But what about the Z axis ? well a screw thread or better yet a lead screw has an exactly engineered thread, it may be slower than a toothed belt but you’re very unlikely to find your Z axis needs calibrating…
That said there is a good chance that X & Y axis may well be just a touch out of calibration, while 1 or 2 percent is going to make a really tiny (i.e. no!) difference, on most small parts you want to print, when you want to print something larger you could well notice the difference. For example mortice and tenon joins of different prints, or even more exacting (believe it or not) interfacing with Legos, you will find a properly calibrated printer essential.
The first job is to take some measurements, it doesn’t matter if you don’t have a fancy pants engineers ruler where zero is exactly on the end of the ruler, but it is handy if the end is square… for the Y axis its easy to use the bed itself as guide for the ruler and the frame as a stop. Using either the menu on the printer itself or software like Pronterface move the bed so its convenient to take a measurement, remembering that you need to be able to leave room to move the bed 100mm.

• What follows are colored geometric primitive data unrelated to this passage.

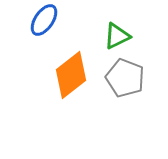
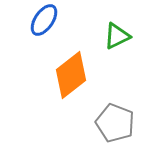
gray pentagon: moved 10 px left, 45 px down
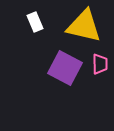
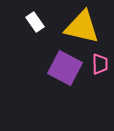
white rectangle: rotated 12 degrees counterclockwise
yellow triangle: moved 2 px left, 1 px down
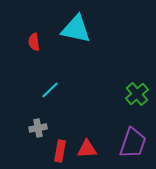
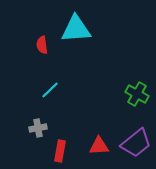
cyan triangle: rotated 16 degrees counterclockwise
red semicircle: moved 8 px right, 3 px down
green cross: rotated 20 degrees counterclockwise
purple trapezoid: moved 3 px right; rotated 32 degrees clockwise
red triangle: moved 12 px right, 3 px up
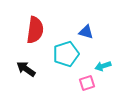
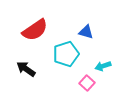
red semicircle: rotated 48 degrees clockwise
pink square: rotated 28 degrees counterclockwise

Take your first measurement and then move the bed 100mm so you can take a second measurement. Subtract one from the other and if you end up with 100mm then happy days, meanwhile in the practical world 😉 you might have a value like say 101mm, write this down as your actual Y axis movement.
Its no surprise that the X axis is rinse and repeat… find a convenient place to brace your ruler and make two measurement before and after an X axis 100mm move.
In case you are wondering what about all those 10mm-30mm calibration shapes on thingiverse…? Well they are a complete waste time, do you really think you could accurately measure 1% difference over 10mm? Personally I’m not so confident about my measuring ability.
Buried in the control menu of your printers LCD you should be able to find what your current steps per millimetre is for your X & Y axes with this information you have everything you need, so its time for a formula!
new steps per mm = old steps per mm * ( 100 / actual distance moved )
Although its a simple formula lets work and example through, given a machine with 80.75 steps per mm setting and a measured movement of 101mm
N = 80.75 * ( 100 / 101 ) 80.75 * ( .9900990099 ) 79.95049504950495
Its not unusual for supplied firmware to come without EEPROM support, this is because when giving support for a kit, when the machine is power cycled it will be in a known state without any oddness from some errant setting in the EEPROM… Luckily because of the power of gcode this doesn’t mean we have to recompile our firmware. A simpler method and just as effective is to embed the settings into each print, many slicers will allow you to put your own “custom” gcode into the print for example in Slic3r in the printer tab there is a text box for the code you wish to be put at the start of each print
M92 X79.950495 Y81.565657
Inserting gcode like this with the appropriate values will make sure that your printer is “reset” to the correct calibration.
Obviously you do need to check that everything has gone okay, two options, either repeat the measurement procedure above or if you’re super confident print out a 10cm X 10cm L shape…